Sqrt The square root (sqrt) data transform is used when our data is moderately skewed (e.g. a zSkew in the range 1.96..2.33). We apply an inverse sqrt if the data is substantially negatively skewed (zSkew in the range -1.96..-2.33). For example, the sqrt transforms of the values 10, 100, 1000 are 3.16, 10, 31.6 respectively
t see t-test
t-test A 'pairwise comparison' used to directly test two conditions. Note that this test does not automatically adjust for multiple comparisons.
Tukey HSD Tukey's Honestly Significant Difference test is a pairwise comparison that attempts to control for multiple comparisons. computes a standardized Q score.
Var
Variance is a measure of the scatter in a distribution. If the variance is low, most of the values are near the mean. On the other hand, a high variance indicates that the scores are distributed across a broad range of values. Note that ANOVA assumes that the variance is similar across conditions.
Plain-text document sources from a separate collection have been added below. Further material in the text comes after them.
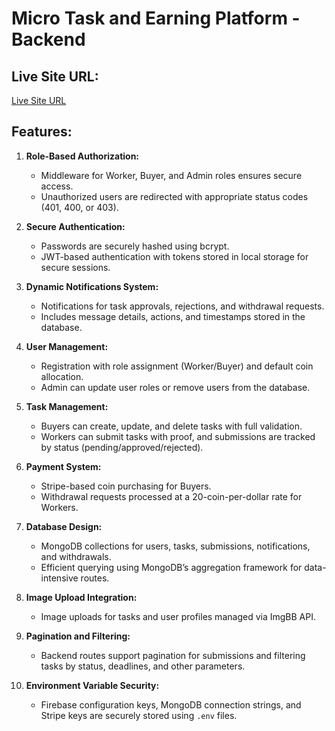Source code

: # Micro Task and Earning Platform - Backend  

## Live Site URL:
[Live Site URL](https://micro-earning-platform-server.vercel.app)

## Features:
1. **Role-Based Authorization:**  
   - Middleware for Worker, Buyer, and Admin roles ensures secure access.  
   - Unauthorized users are redirected with appropriate status codes (401, 400, or 403).  

2. **Secure Authentication:**  
   - Passwords are securely hashed using bcrypt.  
   - JWT-based authentication with tokens stored in local storage for secure sessions.  

3. **Dynamic Notifications System:**  
   - Notifications for task approvals, rejections, and withdrawal requests.  
   - Includes message details, actions, and timestamps stored in the database.

4. **User Management:**  
   - Registration with role assignment (Worker/Buyer) and default coin allocation.  
   - Admin can update user roles or remove users from the database.  

5. **Task Management:**  
   - Buyers can create, update, and delete tasks with full validation.  
   - Workers can submit tasks with proof, and submissions are tracked by status (pending/approved/rejected).  

6. **Payment System:**  
   - Stripe-based coin purchasing for Buyers.  
   - Withdrawal requests processed at a 20-coin-per-dollar rate for Workers.  

7. **Database Design:**  
   - MongoDB collections for users, tasks, submissions, notifications, and withdrawals.  
   - Efficient querying using MongoDB’s aggregation framework for data-intensive routes.  

8. **Image Upload Integration:**  
   - Image uploads for tasks and user profiles managed via ImgBB API.  

9. **Pagination and Filtering:**  
   - Backend routes support pagination for submissions and filtering tasks by status, deadlines, and other parameters.  

10. **Environment Variable Security:**  
    - Firebase configuration keys, MongoDB connection strings, and Stripe keys are securely stored using `.env` files.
As a rule of thumb, you should avoid conducting ANOVA if the variance between any conditions is greater than 4. Correcting for skew often corrects for differences in variance.
Within-subject design Also known as repeated measures designs, these use the same individuals for all conditions of an experiment. For example, in the example above we have the same individual type in three rooms with different music (none, classical or rock). These designs can substantially reduce the variability in your data. There are three facts that must be noted:
  • Not all designs are amenable to repeated measures designs. For example, the same participants can not be male in one condition and female in the next.
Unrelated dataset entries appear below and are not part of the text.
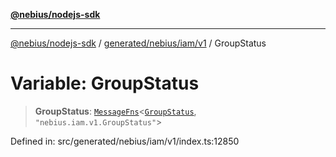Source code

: [**@nebius/nodejs-sdk**](../../../../../README.md)

---

[@nebius/nodejs-sdk](../../../../../README.md) / [generated/nebius/iam/v1](../README.md) / GroupStatus

# Variable: GroupStatus

> **GroupStatus**: [`MessageFns`](../../../../../runtime/protos/core/interfaces/MessageFns.md)\<[`GroupStatus`](../interfaces/GroupStatus.md), `"nebius.iam.v1.GroupStatus"`\>

Defined in: src/generated/nebius/iam/v1/index.ts:12850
  • Repeated measures designs need to counterbalance against training and fatigue effects.
  • Sometimes you can match people who are similar but not identical to different conditions. For example, if we wanted to examine how different diets influenced weight loss, we might pair people who had similar body-mass-indexes.
  • Repeated mesures ANOVA introduces additional assumptions regarding the data. In particular, the assumption of sphericity.
zSkew Z-Score of the skew is used to see if data transformation is required. Typically, one should be wary of conducting an ANOVA if the zSkew for any condition is outside the range -1.96..1.96. The zSkew is calculated by dividing the Skew by the Standard Error of the Skew. SEskew is typically computed as the square root of 6 divided by n.